------ Source document ------
For super junction types of devices as described above, the method of manufacturing are generally very complex, expensive and require long processing time due to the facts that the methods require multiple steps and several of these steps are slow and have a low throughput. Specifically, the steps may involve multiple epitaxial layers and buried layers. Some of the structures require deep trenches through the entire drift region and require etch back or chemical mechanical polishing in most these processes. For these reasons, the conventional structures and manufacture methods are limited by slow and expensive manufacturing processes and are not economical for broad applications.
In U.S. application Ser. No. 12/005,878 filed by the inventor of this application, of which this application is a Continuation-In-Part, a super junction device with charge-balancing epitaxial columns grown in deep trenches is disclosed. Trench metal oxide semiconductor field effect transistors (MOSFET) are formed in the top epitaxial layer grown over the deep trenches and the areas surrounding the deep trenches. However the trench gate of this device may experience high electric fields and may be vulnerable to damage during voltage breakdowns.
Thus, in addition, to the demands to improve the configurations and the methods of manufacture for the super-junction devices, there is also a requirement to shield the sensitive gates during the breakdown for the active cells. FIGS. 1C-1 to 1C-3 show the devices disclosed in U.S. Pat. No. 6,635,906 with devices formed with P-floating islands 1 in the bulk layer of the epitaxial layer. These P-floating islands are however not self-aligned to the gate or to trenches and have less effectiveness during the voltage breakdown in protecting the sensitive trench gates. FIG. 1D shows a figure disclosed by Takaya et, al., in their paper “Floating Island and Thick Bottom Oxide Trench Gate MOSFET (FITMOS),” at the 17th International Symposium on Power Semiconductor Devices & IC's in 2005, showing the floating P-regions implanted for charge balancing the drain and the P-region at the bottom of the trench gates are applied to separate the gate from the P-region. However, these p-implant regions below the trench gates are in contact with the gate trenches with a thick bottom oxide and may reduce the amount of current that can pass through during on operation.
------ Extracted entries ------
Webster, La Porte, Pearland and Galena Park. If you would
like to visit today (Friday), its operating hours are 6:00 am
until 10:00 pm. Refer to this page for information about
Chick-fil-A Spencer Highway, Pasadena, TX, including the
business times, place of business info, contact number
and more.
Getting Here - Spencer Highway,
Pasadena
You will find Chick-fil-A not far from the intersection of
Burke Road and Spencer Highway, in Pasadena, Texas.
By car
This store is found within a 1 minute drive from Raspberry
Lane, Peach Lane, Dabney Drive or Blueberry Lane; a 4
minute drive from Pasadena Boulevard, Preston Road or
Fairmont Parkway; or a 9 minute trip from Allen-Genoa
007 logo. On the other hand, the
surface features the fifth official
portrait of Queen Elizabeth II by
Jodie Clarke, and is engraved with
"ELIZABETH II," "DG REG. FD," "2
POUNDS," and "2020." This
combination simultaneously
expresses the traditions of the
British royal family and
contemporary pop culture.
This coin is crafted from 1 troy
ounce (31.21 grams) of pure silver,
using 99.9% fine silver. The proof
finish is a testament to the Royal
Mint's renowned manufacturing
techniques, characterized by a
------
------ Extracted entries ------
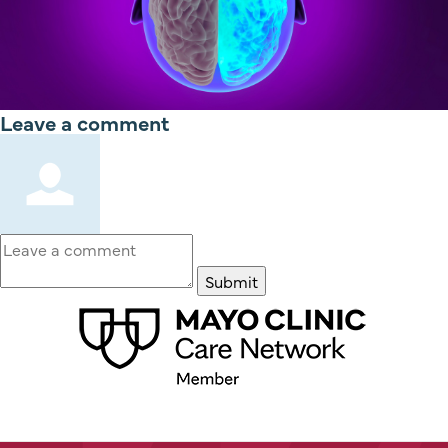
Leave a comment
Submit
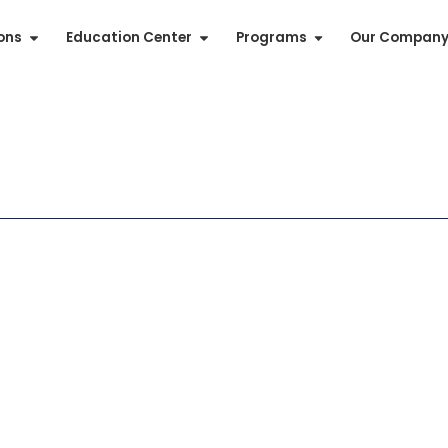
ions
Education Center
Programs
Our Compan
------
-- Exercise brief --
According to the text on super junction devices, what are the P-floating islands in U.S. Pat. No. 6,635,906 not self-aligned to?

-- Result of the exercise --
They are not self-aligned to the gate or to trenches.